The fact is that many Malaysian voters recognise the political nature of the allocations. And no matter how often the government denies the political rationale and points to initiatives that address broader problems in society – and there are measures in this budget that do so, such as the programme for health – they cannot step away from the reality of the political interests that embedded in this spending bonanza.

This strategy also faces the risks as it is short-term and shallow. The first round of BR1M did give Najib a boost, but it was short-lived and actually quite small, a few percentage points in his popularity. Like the electoral gifts, this money will be spent quickly.
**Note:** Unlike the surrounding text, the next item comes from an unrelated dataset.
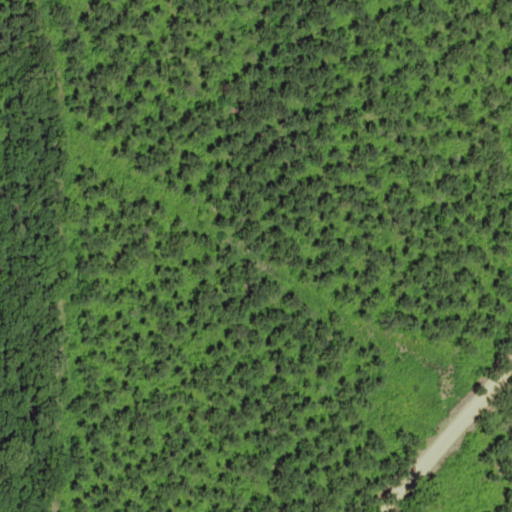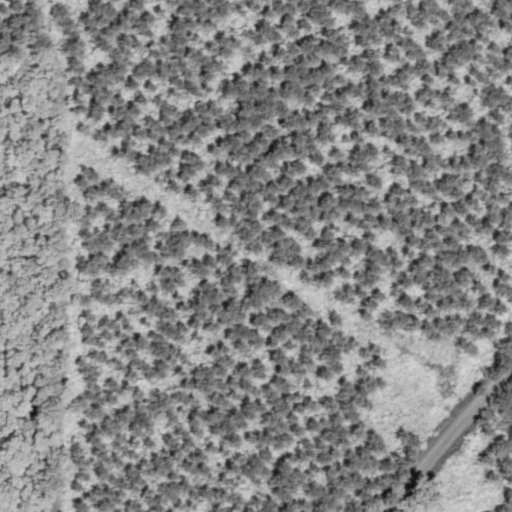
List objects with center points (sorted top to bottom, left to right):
road: (431, 420)
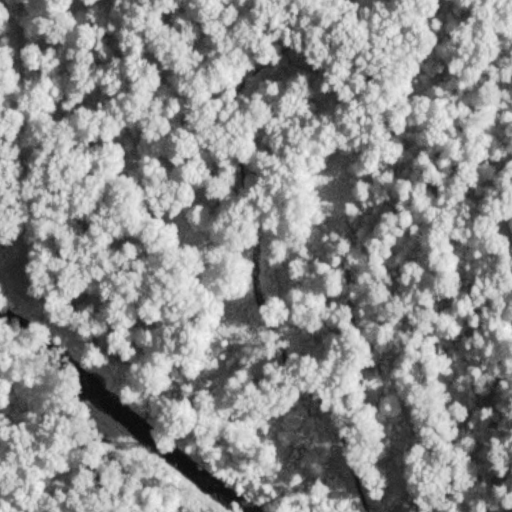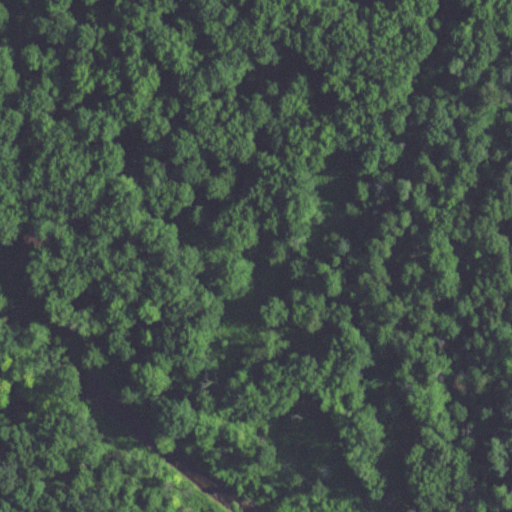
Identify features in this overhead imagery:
river: (125, 407)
Importantly, it did not markedly sway support for Umno, whose popularity remains at record lows. The budgetary spending will very likely have to be followed by additional gifts during election time, which are also reaching unprecedented financial amounts.

Election timing will be crucial for these measures to have a political impact. Any delay beyond one month of distribution will diminish any budget bonus Najib hopes to get. Voters forget easily, especially after the money is spent. The timing of budgetary distributions suggests a February or March polls.

Broader questions

The scope and amount of goodie spending raise broader issues the country’s economic management. Najib now has to contend with the criticism from some that he is primarily concerned with his own political interest.

He has had consistent and higher deficit spending – every year he has been in office, making the country’s finances more precarious longer term. This places the country in a less robust fiscal position at a time of global economic uncertainty and bucks the trend internationally of greater fiscal prudence.

Cash transfer programmes moreover are not seen to generate long-term economic growth or development aims. While they are likely to give a boost to consumption, they are unlikely to bring back significant revenue in the government’s coffers.

The benefits for the private sector are mixed at best, as the link between Najib’s budget and growth is not clear. Real questions are being raised – about the size of the debt, the size of the revenue base, the sources and sustainability of growth, and importantly, the impact on development.

The questions are even more serious when one considers the longer term effects on ordinary people. The high spending now will only make for a more austere cuts and reforms later, bringing to the fore the real possibility of the introduction of a goods and service tax (GST).

For every person who receives funds now, they is a real possibility that they will have to give much more back to the government through a GST tax later. It also will make the challenges of resilient solutions to inequality harder, as it is challenging to move out of a sense of dependence and entitlement that are the product of repeating cash transfers towards genuine sustainable transformation.

Najib hopes that Malaysian voters will ignore these longer term questions at the polls. He hopes the spending will give him and his party the security they appear to need. He is hoping that his populist spending will make him popular. He is taking a gamble.